More generally, things are still very close at the top. Maybe closer than they should be. Arsenal beat Manchester City on Dec. 21 and went four points clear of their most likely challenger; a month later, that gap is back down to one point. And Leicester City — who visit the Emirates in three weeks — are still there, level on points at the top, carefully picking their way through the thorniest part of the fixture list. Arsenal have trips to Old Trafford, White Hart Lane, Goodison Park and Upton Park to come, before the penultimate game of the season takes them to the Etihad. Are Arsenal, quietly, already doing an Arsenal? They have Chelsea coming next weekend ...
This is the thing with Arsenal. They could be 10 points clear, having just kept 12 clean sheets in a row, and this piece would be speculating on whether they were about to fall prey to a crippling bout of overconfidence. The club, from Wenger down, through the squad and outwards, quivers with fragility. With potential disaster. With memories of William Gallas sat on the floor, tears in the eyes at the unfairness, at the Arsenalness, of the world.
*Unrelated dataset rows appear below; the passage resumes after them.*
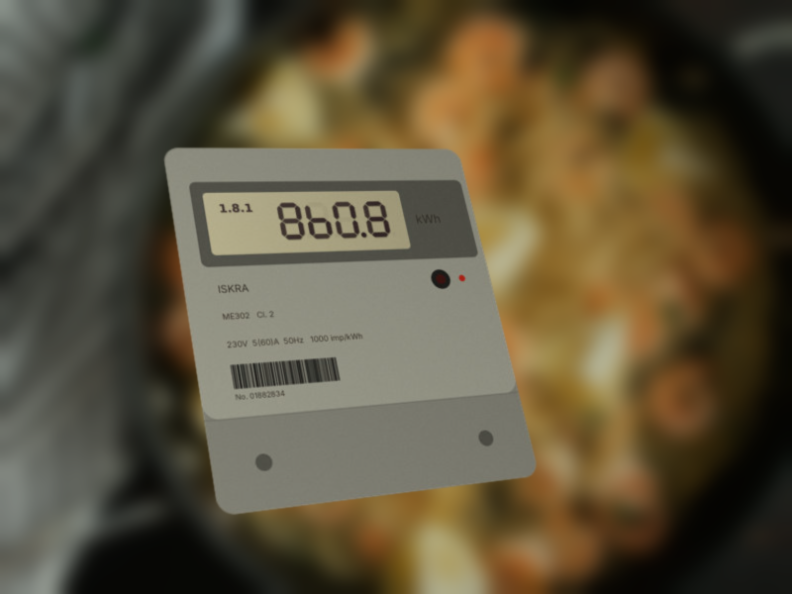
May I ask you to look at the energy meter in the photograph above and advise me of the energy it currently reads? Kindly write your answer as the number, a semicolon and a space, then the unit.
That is 860.8; kWh
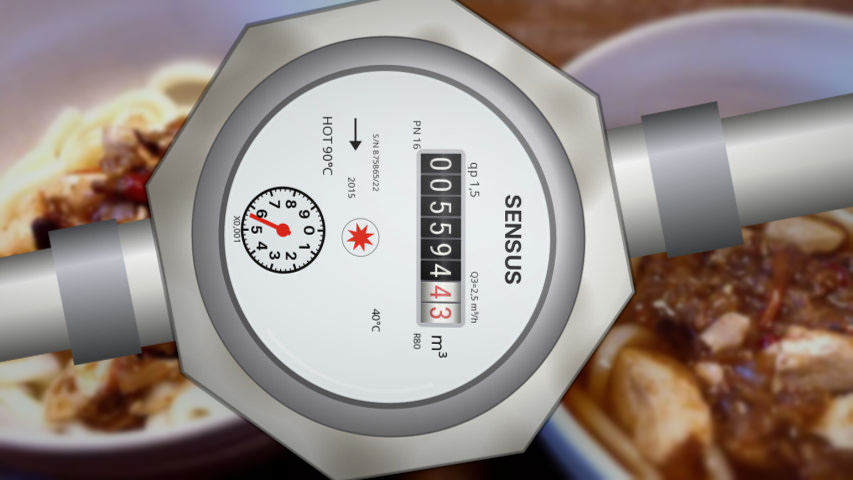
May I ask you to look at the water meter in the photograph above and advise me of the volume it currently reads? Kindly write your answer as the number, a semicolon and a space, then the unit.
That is 5594.435; m³
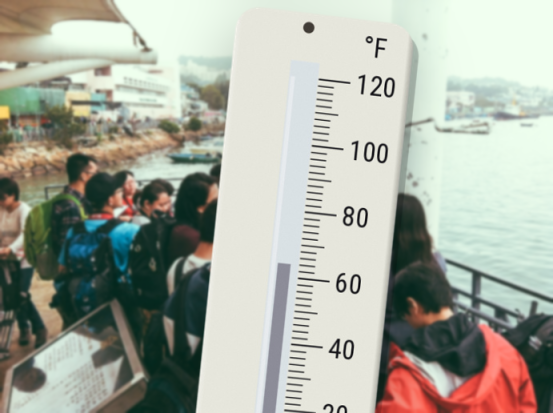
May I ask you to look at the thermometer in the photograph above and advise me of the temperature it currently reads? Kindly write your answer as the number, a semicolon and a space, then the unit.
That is 64; °F
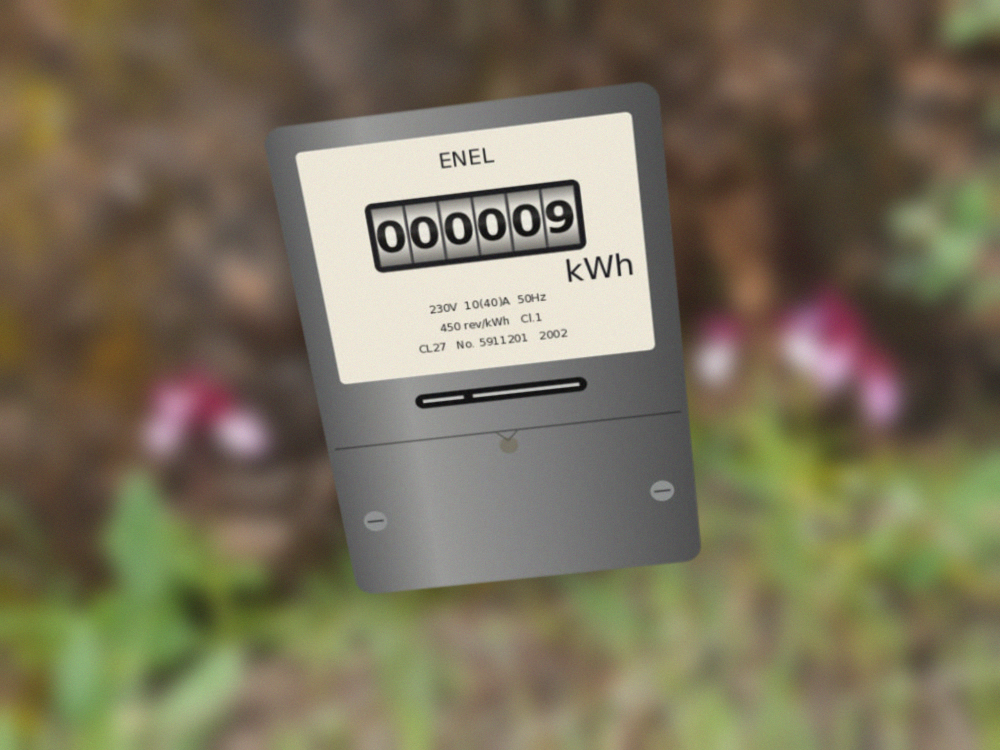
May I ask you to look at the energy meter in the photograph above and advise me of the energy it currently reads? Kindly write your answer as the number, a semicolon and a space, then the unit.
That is 9; kWh
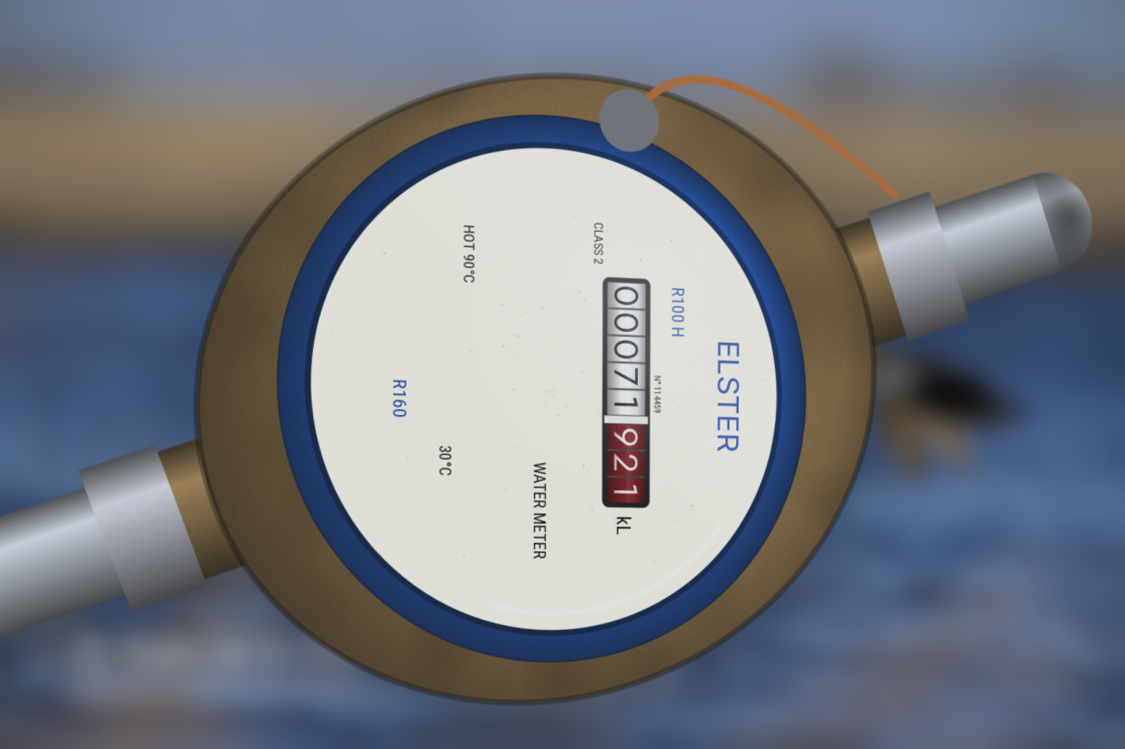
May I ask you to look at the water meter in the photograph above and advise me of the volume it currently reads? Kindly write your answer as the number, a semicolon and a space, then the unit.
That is 71.921; kL
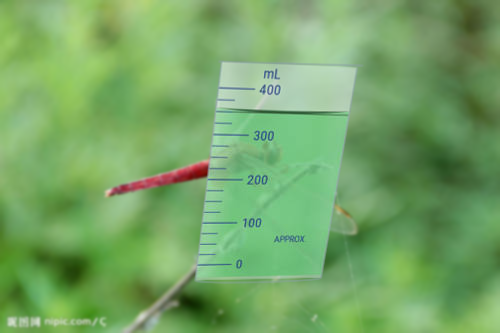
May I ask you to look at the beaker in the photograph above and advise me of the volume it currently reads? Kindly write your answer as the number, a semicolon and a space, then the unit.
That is 350; mL
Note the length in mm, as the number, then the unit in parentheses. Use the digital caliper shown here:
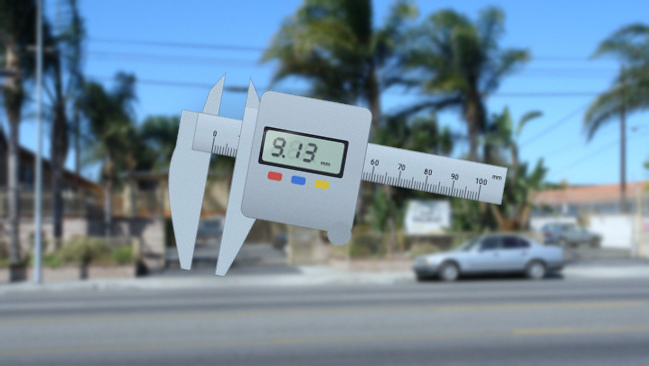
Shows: 9.13 (mm)
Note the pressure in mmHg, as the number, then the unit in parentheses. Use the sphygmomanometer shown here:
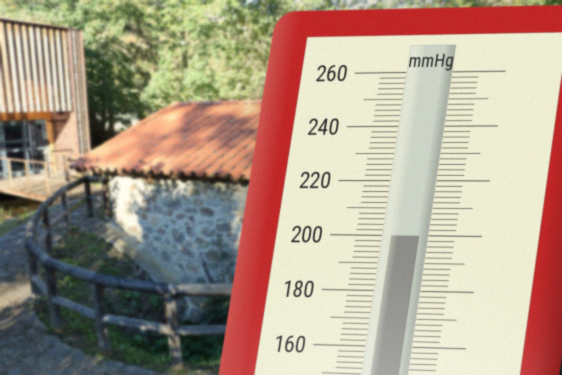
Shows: 200 (mmHg)
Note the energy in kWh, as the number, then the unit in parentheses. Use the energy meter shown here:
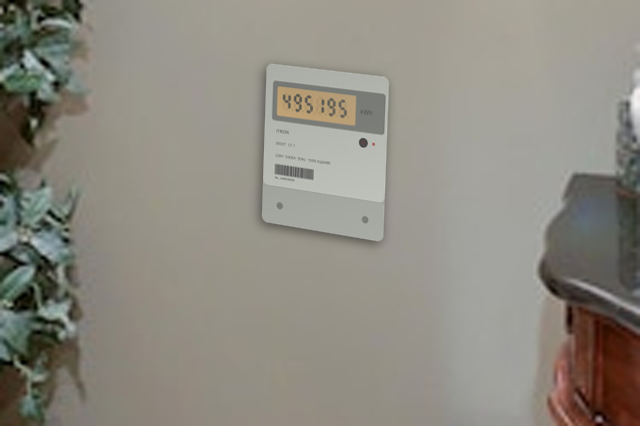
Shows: 495195 (kWh)
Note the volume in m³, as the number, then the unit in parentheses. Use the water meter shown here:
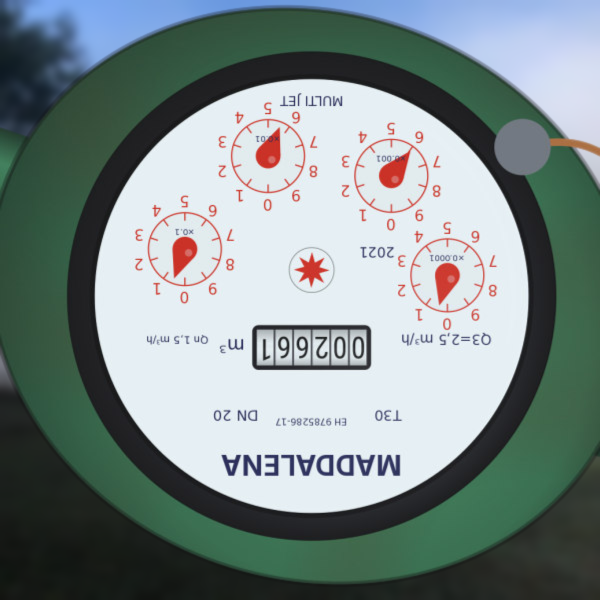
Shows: 2661.0560 (m³)
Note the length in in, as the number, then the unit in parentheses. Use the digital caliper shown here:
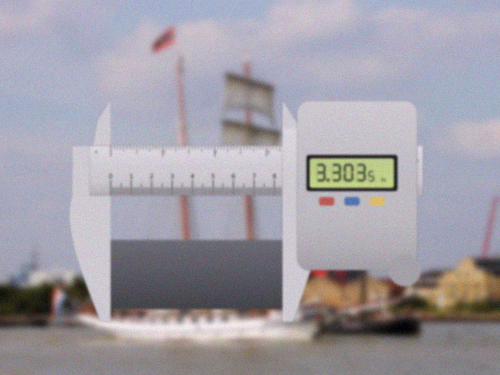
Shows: 3.3035 (in)
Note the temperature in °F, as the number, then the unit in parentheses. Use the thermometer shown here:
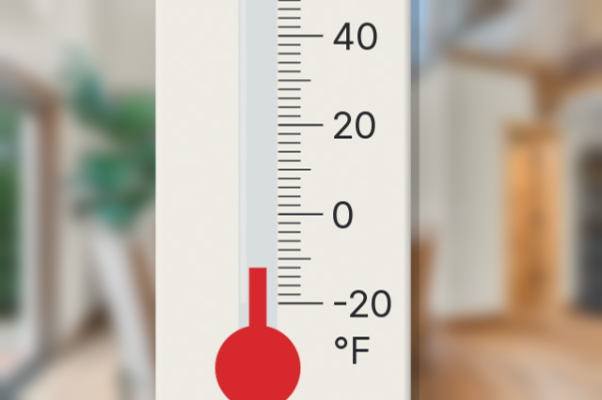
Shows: -12 (°F)
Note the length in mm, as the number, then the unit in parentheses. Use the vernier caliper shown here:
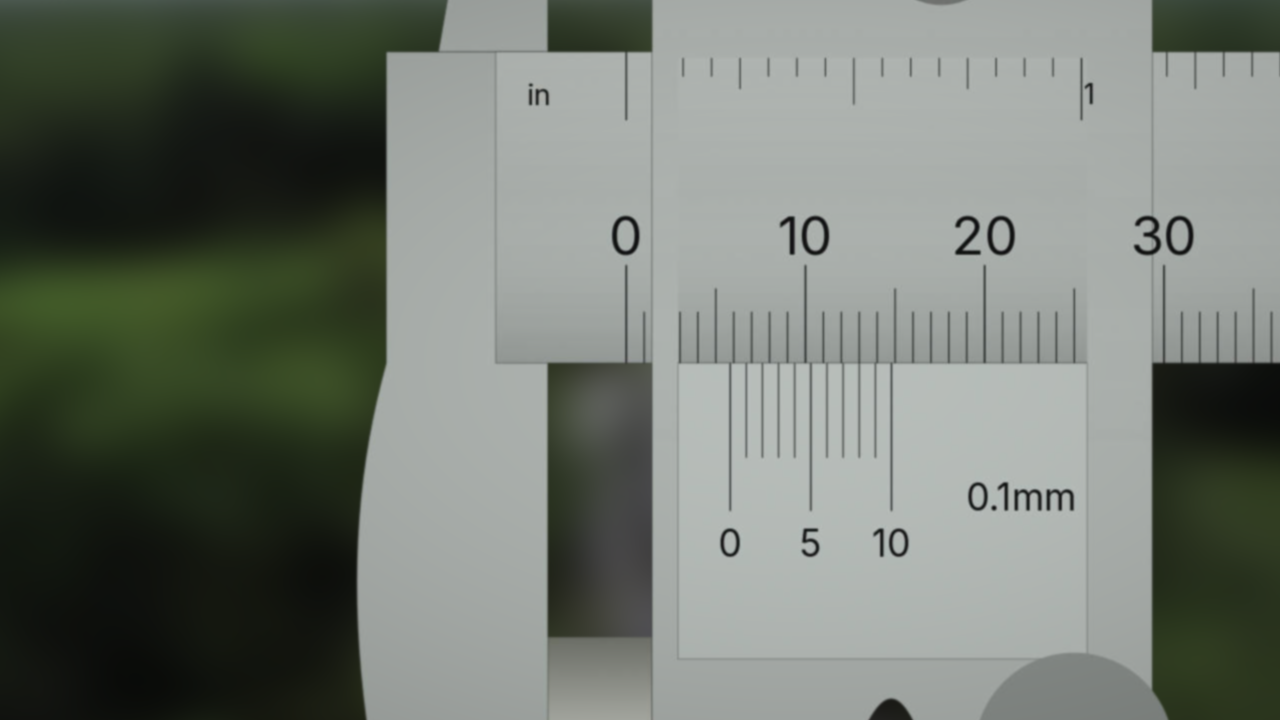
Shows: 5.8 (mm)
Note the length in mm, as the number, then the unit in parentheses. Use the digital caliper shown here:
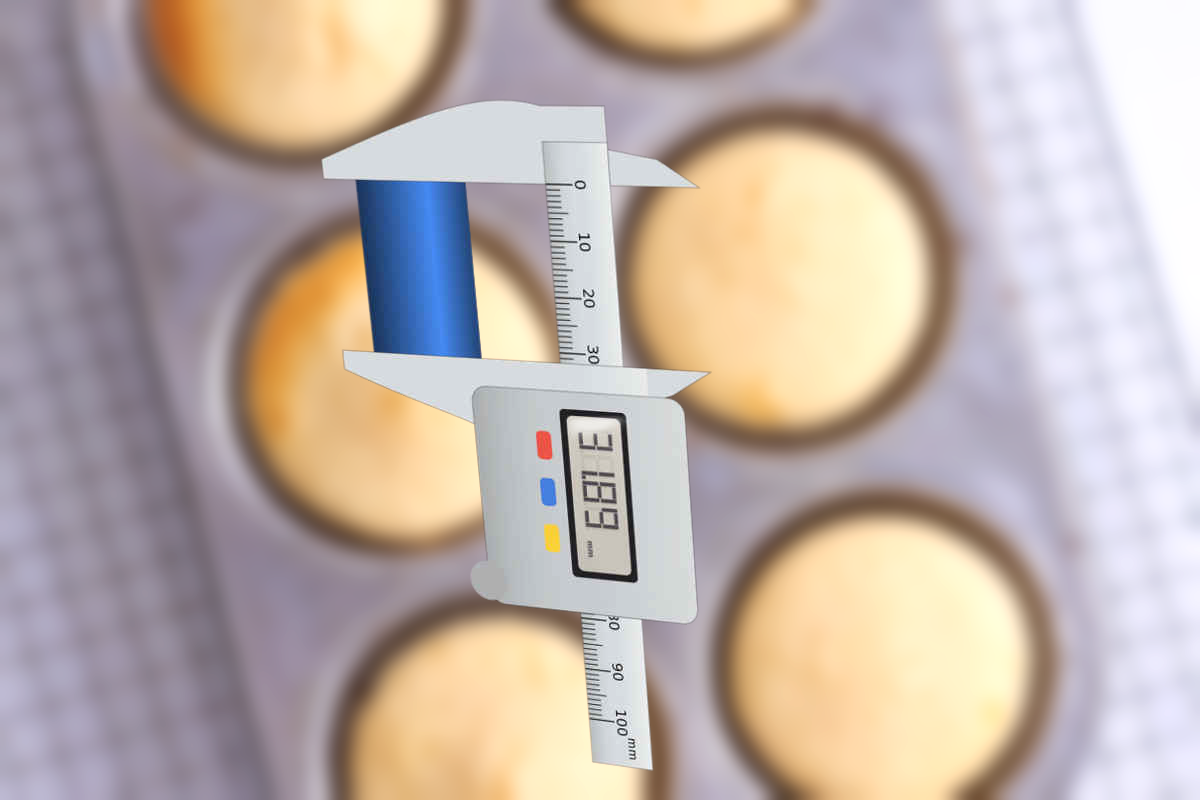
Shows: 31.89 (mm)
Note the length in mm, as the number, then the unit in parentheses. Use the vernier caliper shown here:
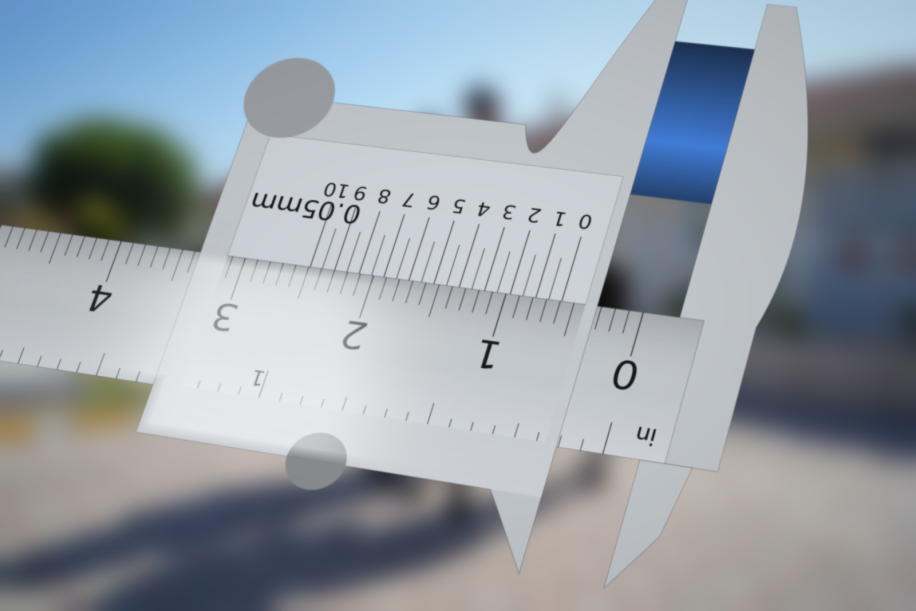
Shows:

Which may not be fair, and which may not be relevant this season, but so it goes. The possibility of doing an Arsenal is so fundamental to the club that it's almost impossible to imagine them making it from here to the end of the season without one. And if they do win the league this season, then we can ignore those people who might claim that they only had to beat Leicester and an underpowered City. They'll have triumphed over their own fundamental nature, and that is the hardest battle of all. It's just a shame that their fans won't get to enjoy it, as the world slips to its inevitable, fiery doom.